===== Source material

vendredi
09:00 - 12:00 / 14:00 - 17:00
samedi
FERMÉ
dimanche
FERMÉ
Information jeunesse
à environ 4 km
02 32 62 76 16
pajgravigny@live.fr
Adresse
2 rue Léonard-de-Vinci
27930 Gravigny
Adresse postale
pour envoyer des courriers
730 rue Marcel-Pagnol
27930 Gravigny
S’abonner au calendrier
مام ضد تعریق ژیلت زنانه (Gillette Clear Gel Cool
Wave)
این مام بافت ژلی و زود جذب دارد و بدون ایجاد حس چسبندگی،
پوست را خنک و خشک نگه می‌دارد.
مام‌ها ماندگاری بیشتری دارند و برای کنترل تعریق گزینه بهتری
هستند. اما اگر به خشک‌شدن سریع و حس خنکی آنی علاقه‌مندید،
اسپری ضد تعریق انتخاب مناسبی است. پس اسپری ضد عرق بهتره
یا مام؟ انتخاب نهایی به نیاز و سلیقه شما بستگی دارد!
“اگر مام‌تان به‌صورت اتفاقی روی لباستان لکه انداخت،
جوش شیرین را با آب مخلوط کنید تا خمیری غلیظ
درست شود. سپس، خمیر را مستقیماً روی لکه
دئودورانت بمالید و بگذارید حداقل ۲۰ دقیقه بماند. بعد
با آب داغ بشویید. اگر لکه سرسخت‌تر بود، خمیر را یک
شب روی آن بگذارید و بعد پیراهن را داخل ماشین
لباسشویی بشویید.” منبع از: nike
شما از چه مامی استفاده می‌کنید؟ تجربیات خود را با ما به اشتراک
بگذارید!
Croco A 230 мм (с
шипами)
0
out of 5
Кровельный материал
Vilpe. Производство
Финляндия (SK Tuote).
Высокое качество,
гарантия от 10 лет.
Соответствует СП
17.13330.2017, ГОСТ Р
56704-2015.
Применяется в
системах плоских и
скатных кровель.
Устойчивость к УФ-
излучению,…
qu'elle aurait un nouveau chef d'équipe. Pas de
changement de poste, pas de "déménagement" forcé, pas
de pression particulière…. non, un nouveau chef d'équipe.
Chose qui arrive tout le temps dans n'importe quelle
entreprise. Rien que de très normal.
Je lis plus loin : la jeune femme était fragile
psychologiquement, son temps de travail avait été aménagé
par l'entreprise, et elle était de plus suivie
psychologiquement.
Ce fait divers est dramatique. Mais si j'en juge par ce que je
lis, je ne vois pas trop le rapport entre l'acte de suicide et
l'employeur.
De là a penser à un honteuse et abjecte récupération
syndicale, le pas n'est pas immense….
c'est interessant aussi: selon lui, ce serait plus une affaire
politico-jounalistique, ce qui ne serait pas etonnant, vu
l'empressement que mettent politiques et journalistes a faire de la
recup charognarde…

==========

# [Problem]
Copy, with no alteration, the line that contains "Je lis plus" and each remaining line of the listing above.

# [Output for this exercise]
Je lis plus loin : la jeune femme était fragile
psychologiquement, son temps de travail avait été aménagé
par l'entreprise, et elle était de plus suivie
psychologiquement.
Ce fait divers est dramatique. Mais si j'en juge par ce que je
lis, je ne vois pas trop le rapport entre l'acte de suicide et
l'employeur.
De là a penser à un honteuse et abjecte récupération
syndicale, le pas n'est pas immense….
c'est interessant aussi: selon lui, ce serait plus une affaire
politico-jounalistique, ce qui ne serait pas etonnant, vu
l'empressement que mettent politiques et journalistes a faire de la
recup charognarde…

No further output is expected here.